*** Input ***
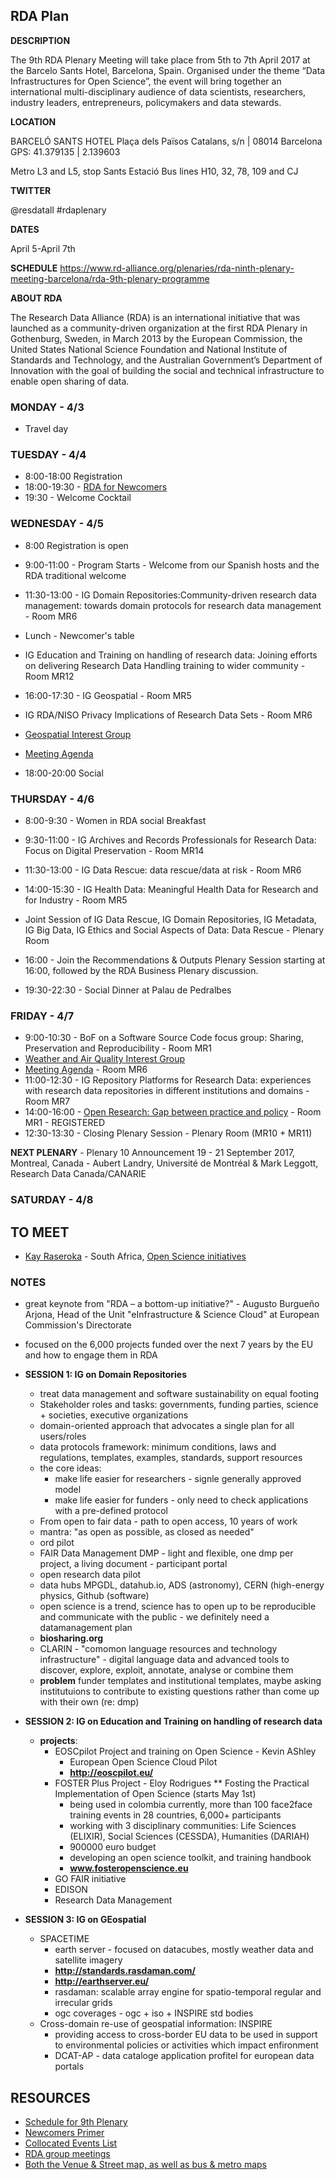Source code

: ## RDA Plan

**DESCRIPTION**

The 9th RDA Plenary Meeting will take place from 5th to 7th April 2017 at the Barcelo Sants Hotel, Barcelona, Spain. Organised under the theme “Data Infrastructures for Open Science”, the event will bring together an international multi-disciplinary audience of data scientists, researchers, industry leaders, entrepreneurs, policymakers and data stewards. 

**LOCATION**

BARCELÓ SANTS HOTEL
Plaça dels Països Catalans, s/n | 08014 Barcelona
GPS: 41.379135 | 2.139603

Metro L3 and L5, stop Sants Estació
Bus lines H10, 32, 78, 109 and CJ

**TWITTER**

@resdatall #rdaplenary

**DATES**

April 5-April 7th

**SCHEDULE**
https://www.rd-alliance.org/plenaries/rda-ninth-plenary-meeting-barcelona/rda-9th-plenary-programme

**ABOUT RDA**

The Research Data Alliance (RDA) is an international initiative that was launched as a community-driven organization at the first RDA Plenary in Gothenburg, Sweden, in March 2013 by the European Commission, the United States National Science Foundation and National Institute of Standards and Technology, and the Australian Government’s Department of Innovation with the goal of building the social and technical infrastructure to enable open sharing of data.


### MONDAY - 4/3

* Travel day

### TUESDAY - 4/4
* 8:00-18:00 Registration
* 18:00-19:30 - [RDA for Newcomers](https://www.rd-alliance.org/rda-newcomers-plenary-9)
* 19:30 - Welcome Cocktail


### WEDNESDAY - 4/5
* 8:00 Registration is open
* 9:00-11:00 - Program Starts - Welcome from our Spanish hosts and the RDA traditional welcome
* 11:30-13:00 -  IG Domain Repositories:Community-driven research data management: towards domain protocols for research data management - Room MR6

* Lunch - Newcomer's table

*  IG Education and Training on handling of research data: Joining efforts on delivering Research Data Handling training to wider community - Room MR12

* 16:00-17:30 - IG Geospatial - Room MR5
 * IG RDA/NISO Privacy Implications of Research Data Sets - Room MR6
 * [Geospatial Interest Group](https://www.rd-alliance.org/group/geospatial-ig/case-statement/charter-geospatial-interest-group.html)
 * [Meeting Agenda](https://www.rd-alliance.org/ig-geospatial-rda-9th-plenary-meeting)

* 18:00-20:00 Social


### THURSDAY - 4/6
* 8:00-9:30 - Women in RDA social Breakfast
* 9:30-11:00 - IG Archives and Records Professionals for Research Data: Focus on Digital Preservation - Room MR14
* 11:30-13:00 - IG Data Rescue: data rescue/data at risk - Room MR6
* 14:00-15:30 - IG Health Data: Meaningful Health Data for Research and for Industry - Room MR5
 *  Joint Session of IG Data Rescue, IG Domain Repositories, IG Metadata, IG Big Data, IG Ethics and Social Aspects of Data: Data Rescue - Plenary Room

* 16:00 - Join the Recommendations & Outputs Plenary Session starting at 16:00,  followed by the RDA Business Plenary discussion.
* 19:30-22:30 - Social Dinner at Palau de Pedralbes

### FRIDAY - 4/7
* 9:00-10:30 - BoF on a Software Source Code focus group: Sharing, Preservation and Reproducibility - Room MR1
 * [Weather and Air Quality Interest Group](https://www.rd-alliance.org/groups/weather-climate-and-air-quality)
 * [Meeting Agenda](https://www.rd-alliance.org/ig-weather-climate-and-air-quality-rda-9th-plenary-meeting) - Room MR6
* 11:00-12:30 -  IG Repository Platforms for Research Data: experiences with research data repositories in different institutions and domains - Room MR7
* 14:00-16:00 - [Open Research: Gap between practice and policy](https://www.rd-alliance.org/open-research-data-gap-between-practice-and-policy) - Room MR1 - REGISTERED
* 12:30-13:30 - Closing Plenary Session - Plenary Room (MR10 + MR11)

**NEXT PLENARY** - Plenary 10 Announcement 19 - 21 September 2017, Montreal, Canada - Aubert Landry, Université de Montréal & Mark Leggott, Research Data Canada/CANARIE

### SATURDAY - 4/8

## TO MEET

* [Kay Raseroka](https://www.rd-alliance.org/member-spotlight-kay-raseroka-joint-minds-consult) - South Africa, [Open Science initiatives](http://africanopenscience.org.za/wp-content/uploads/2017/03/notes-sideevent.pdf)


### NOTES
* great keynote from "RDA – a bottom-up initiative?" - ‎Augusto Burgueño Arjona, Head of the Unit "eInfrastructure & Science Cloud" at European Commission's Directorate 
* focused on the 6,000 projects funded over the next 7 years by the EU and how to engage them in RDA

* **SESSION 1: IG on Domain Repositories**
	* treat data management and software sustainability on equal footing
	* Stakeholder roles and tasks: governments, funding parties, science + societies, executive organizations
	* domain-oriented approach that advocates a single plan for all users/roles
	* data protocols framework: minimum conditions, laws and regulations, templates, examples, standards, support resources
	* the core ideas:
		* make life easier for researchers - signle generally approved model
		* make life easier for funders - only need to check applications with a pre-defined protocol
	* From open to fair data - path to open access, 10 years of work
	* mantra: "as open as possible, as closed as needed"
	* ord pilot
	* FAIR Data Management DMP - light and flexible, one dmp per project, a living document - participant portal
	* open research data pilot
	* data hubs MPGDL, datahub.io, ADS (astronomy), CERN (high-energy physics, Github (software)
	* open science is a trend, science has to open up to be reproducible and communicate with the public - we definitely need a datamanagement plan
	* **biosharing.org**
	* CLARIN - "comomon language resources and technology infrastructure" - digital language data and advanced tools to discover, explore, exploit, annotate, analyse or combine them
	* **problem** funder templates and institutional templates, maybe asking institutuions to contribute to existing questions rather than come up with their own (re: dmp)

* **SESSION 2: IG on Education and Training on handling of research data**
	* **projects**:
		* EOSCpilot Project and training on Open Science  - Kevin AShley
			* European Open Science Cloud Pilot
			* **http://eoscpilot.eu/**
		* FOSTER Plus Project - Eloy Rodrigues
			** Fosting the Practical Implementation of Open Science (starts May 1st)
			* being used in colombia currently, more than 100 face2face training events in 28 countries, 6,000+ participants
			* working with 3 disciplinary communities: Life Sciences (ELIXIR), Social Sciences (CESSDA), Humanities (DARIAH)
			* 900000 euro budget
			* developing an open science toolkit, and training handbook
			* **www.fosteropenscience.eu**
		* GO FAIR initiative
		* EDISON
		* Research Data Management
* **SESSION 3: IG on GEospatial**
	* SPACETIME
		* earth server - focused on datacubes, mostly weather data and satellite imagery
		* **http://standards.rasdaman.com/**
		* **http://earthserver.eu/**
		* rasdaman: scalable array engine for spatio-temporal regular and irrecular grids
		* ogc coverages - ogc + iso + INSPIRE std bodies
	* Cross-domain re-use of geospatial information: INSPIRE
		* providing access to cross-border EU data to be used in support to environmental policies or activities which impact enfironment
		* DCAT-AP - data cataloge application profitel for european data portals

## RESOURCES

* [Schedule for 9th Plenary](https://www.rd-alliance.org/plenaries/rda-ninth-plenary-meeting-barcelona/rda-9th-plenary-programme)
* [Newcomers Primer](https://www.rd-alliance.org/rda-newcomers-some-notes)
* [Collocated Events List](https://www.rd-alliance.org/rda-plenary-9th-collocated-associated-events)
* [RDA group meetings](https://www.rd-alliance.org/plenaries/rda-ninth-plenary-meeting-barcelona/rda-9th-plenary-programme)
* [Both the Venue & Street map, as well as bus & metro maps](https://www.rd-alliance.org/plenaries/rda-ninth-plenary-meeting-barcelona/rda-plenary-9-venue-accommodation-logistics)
*** End of Input ***
Please extract exactly, and only, the lines from the line containing "and irrecular grids" through the last line of the records.

Response for this exercise ->
		* rasdaman: scalable array engine for spatio-temporal regular and irrecular grids
		* ogc coverages - ogc + iso + INSPIRE std bodies
	* Cross-domain re-use of geospatial information: INSPIRE
		* providing access to cross-border EU data to be used in support to environmental policies or activities which impact enfironment
		* DCAT-AP - data cataloge application profitel for european data portals

## RESOURCES

* [Schedule for 9th Plenary](https://www.rd-alliance.org/plenaries/rda-ninth-plenary-meeting-barcelona/rda-9th-plenary-programme)
* [Newcomers Primer](https://www.rd-alliance.org/rda-newcomers-some-notes)
* [Collocated Events List](https://www.rd-alliance.org/rda-plenary-9th-collocated-associated-events)
* [RDA group meetings](https://www.rd-alliance.org/plenaries/rda-ninth-plenary-meeting-barcelona/rda-9th-plenary-programme)
* [Both the Venue & Street map, as well as bus & metro maps](https://www.rd-alliance.org/plenaries/rda-ninth-plenary-meeting-barcelona/rda-plenary-9-venue-accommodation-logistics)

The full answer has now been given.